## Task details
Return every line in the entries below that contains the word "http", matching its case exactly.

## Provided data
++++++++

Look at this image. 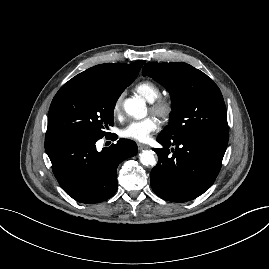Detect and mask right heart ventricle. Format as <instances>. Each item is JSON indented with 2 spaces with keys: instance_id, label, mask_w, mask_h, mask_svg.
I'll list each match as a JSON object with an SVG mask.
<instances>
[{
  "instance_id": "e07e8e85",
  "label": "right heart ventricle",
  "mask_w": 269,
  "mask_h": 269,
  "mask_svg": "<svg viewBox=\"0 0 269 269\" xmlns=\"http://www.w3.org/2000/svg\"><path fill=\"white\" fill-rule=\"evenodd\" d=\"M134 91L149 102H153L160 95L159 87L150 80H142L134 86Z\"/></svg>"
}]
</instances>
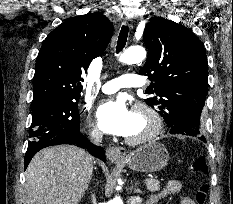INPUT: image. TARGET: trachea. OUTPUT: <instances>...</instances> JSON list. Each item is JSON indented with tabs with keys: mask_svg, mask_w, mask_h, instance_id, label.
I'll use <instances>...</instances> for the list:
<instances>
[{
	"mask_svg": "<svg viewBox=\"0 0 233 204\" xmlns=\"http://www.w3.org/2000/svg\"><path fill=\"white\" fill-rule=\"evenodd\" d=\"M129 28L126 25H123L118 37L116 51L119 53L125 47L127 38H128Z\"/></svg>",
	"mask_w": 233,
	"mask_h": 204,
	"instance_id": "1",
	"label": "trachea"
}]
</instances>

++++++++

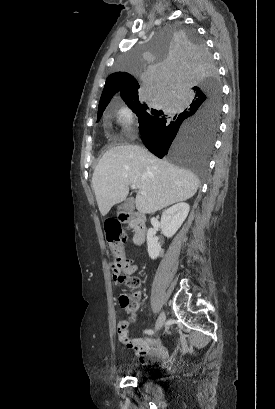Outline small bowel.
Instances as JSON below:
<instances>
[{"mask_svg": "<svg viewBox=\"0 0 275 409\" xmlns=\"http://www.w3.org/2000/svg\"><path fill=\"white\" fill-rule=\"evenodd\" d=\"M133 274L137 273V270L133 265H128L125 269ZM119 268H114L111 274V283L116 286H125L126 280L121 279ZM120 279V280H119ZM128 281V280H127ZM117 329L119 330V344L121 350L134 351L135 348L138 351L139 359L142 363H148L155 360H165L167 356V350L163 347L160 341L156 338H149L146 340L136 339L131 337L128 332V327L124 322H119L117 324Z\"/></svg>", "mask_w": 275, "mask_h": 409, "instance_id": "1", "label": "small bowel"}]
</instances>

++++++++

## Full answer
  "mask_svg": "<svg viewBox=\"0 0 269 269\" xmlns=\"http://www.w3.org/2000/svg\"><path fill=\"white\" fill-rule=\"evenodd\" d=\"M134 91L149 102H153L160 95L159 87L150 80H142L134 86Z\"/></svg>"
	"mask_svg": "<svg viewBox=\"0 0 233 204\" xmlns=\"http://www.w3.org/2000/svg\"><path fill=\"white\" fill-rule=\"evenodd\" d=\"M129 28L126 25H123L118 37L116 51L119 53L125 47L127 38H128Z\"/></svg>",
[{"mask_svg": "<svg viewBox=\"0 0 275 409\" xmlns=\"http://www.w3.org/2000/svg\"><path fill=\"white\" fill-rule=\"evenodd\" d=\"M133 274L137 273V270L133 265H128L125 269ZM119 268H114L111 274V283L116 286H125L126 280L121 279ZM120 279V280H119ZM128 281V280H127ZM117 329L119 330V344L121 350L134 351L135 348L138 351L139 359L142 363H148L155 360H165L167 356V350L163 347L160 341L156 338H149L146 340L136 339L131 337L128 332V327L124 322H119L117 324Z\"/></svg>", "mask_w": 275, "mask_h": 409, "instance_id": "1", "label": "small bowel"}]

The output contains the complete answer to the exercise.